A day after I warned on twitter that the CME would have its hands full trying to launch bitcoin trading in just over a month—the bitcoin exchange the CME was planning to use for bitcoin futures went down. Bloomberg reports:
Clients of San Francisco-based Kraken are seeing slow responses from the website, connection timeouts and delays in withdrawals, the cryptocurrency exchange said in a statement. “We are investigating these issues and working to resolve as quickly as possible,” the statement said.

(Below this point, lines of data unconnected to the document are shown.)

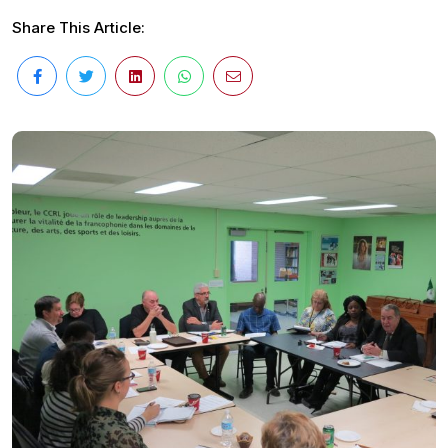
Share This Article:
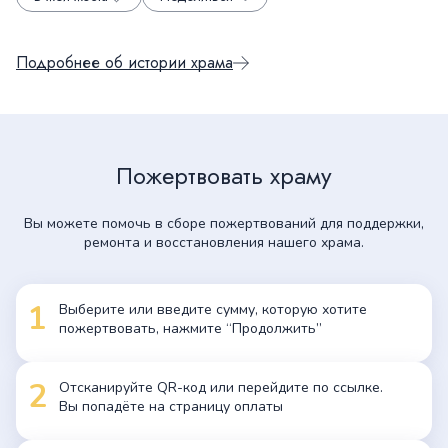
Подробнее об истории храма
Пожертвовать храму
Вы можете помочь в сборе пожертвований для поддержки,
ремонта и восстановления нашего храма.
1
Выберите или введите сумму, которую хотите
пожертвовать, нажмите “Продолжить”
2
Отсканируйте QR-код или перейдите по ссылке.
Вы попадёте на страницу оплаты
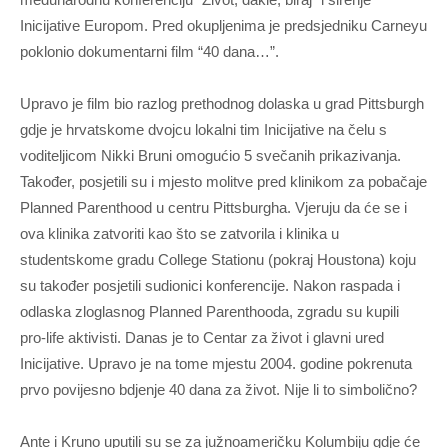
Inicijative Europom. Pred okupljenima je predsjedniku Carneyu
poklonio dokumentarni film “40 dana…”.
Upravo je film bio razlog prethodnog dolaska u grad Pittsburgh
gdje je hrvatskome dvojcu lokalni tim Inicijative na čelu s
voditeljicom Nikki Bruni omogućio 5 svečanih prikazivanja.
Također, posjetili su i mjesto molitve pred klinikom za pobačaje
Planned Parenthood u centru Pittsburgha. Vjeruju da će se i
ova klinika zatvoriti kao što se zatvorila i klinika u
studentskome gradu College Stationu (pokraj Houstona) koju
su također posjetili sudionici konferencije. Nakon raspada i
odlaska zloglasnog Planned Parenthooda, zgradu su kupili
pro-life aktivisti. Danas je to Centar za život i glavni ured
Inicijative. Upravo je na tome mjestu 2004. godine pokrenuta
prvo povijesno bdjenje 40 dana za život. Nije li to simbolično?
Ante i Kruno uputili su se za južnoameričku Kolumbiju gdje će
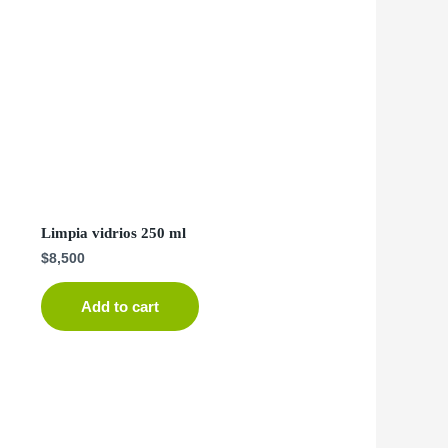
Limpia vidrios 250 ml
$
8,500
Add to cart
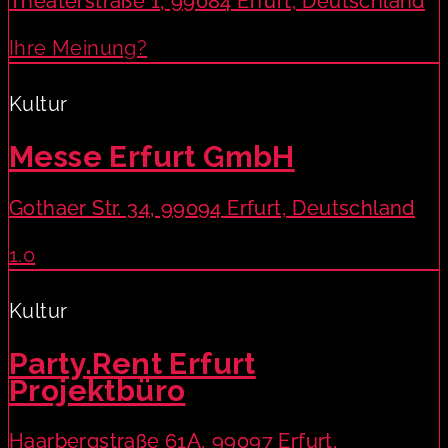
Theaterstraße 1, 99084 Erfurt, Deutschland
Ihre Meinung?
Kultur
Messe Erfurt GmbH
Gothaer Str. 34, 99094 Erfurt, Deutschland
1.0
Kultur
Party.Rent Erfurt
Projektbüro
Haarbergstraße 61A, 99097 Erfurt,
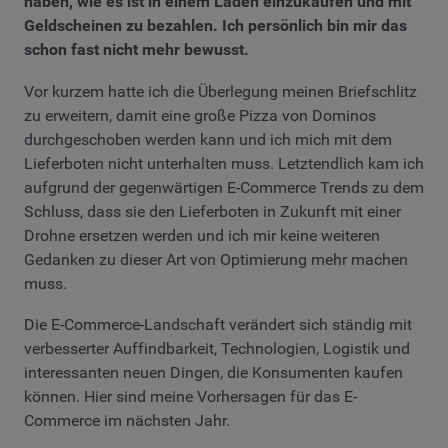
haben, wie es ist in einem Laden einzukaufen und mit
Geldscheinen zu bezahlen. Ich persönlich bin mir das
schon fast nicht mehr bewusst.
Vor kurzem hatte ich die Überlegung meinen Briefschlitz
zu erweitern, damit eine große Pizza von Dominos
durchgeschoben werden kann und ich mich mit dem
Lieferboten nicht unterhalten muss. Letztendlich kam ich
aufgrund der gegenwärtigen E-Commerce Trends zu dem
Schluss, dass sie den Lieferboten in Zukunft mit einer
Drohne ersetzen werden und ich mir keine weiteren
Gedanken zu dieser Art von Optimierung mehr machen
muss.
Die E-Commerce-Landschaft verändert sich ständig mit
verbesserter Auffindbarkeit, Technologien, Logistik und
interessanten neuen Dingen, die Konsumenten kaufen
können. Hier sind meine Vorhersagen für das E-
Commerce im nächsten Jahr.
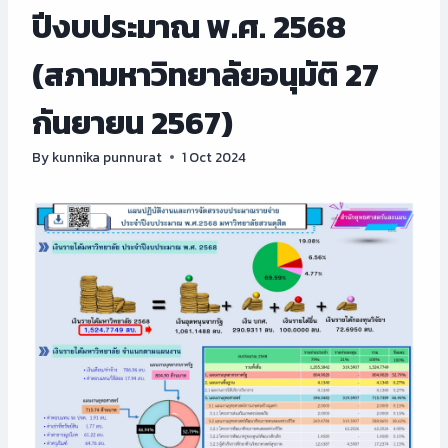
ปีงบประมาณ พ.ศ. 2568
(สภามหาวิทยาลัยอนุมัติ 27
กันยายน 2567)
By
kunnika punnurat
1 Oct 2024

Apparently, it’s not the first time there have been problems:
Problems in the fifth-biggest exchange by bitcoin trading volume come just three days after Seoul-based Bithumb’s servers crashed as a sudden surge in usage caused a connection failure. The issues raise concerns about whether largely unregulated exchanges, without the safeguards of securities bourses, will be able to reliably provide prices for indexes tied to futures and exchange traded funds, and cope with higher trading volume that could come if institutional investors start buying cryptos.
Interestingly, some consumer advocates and market participants have criticized the notion of listing bitcoin derivatives with other products since they are not tethered to clear economic fundamentals, even as their value explodes. Interactive Brokers LLC reportedly even took out a full-page add in the Wall Street Journal adding that there’s there’s no mature, regulated underlying market.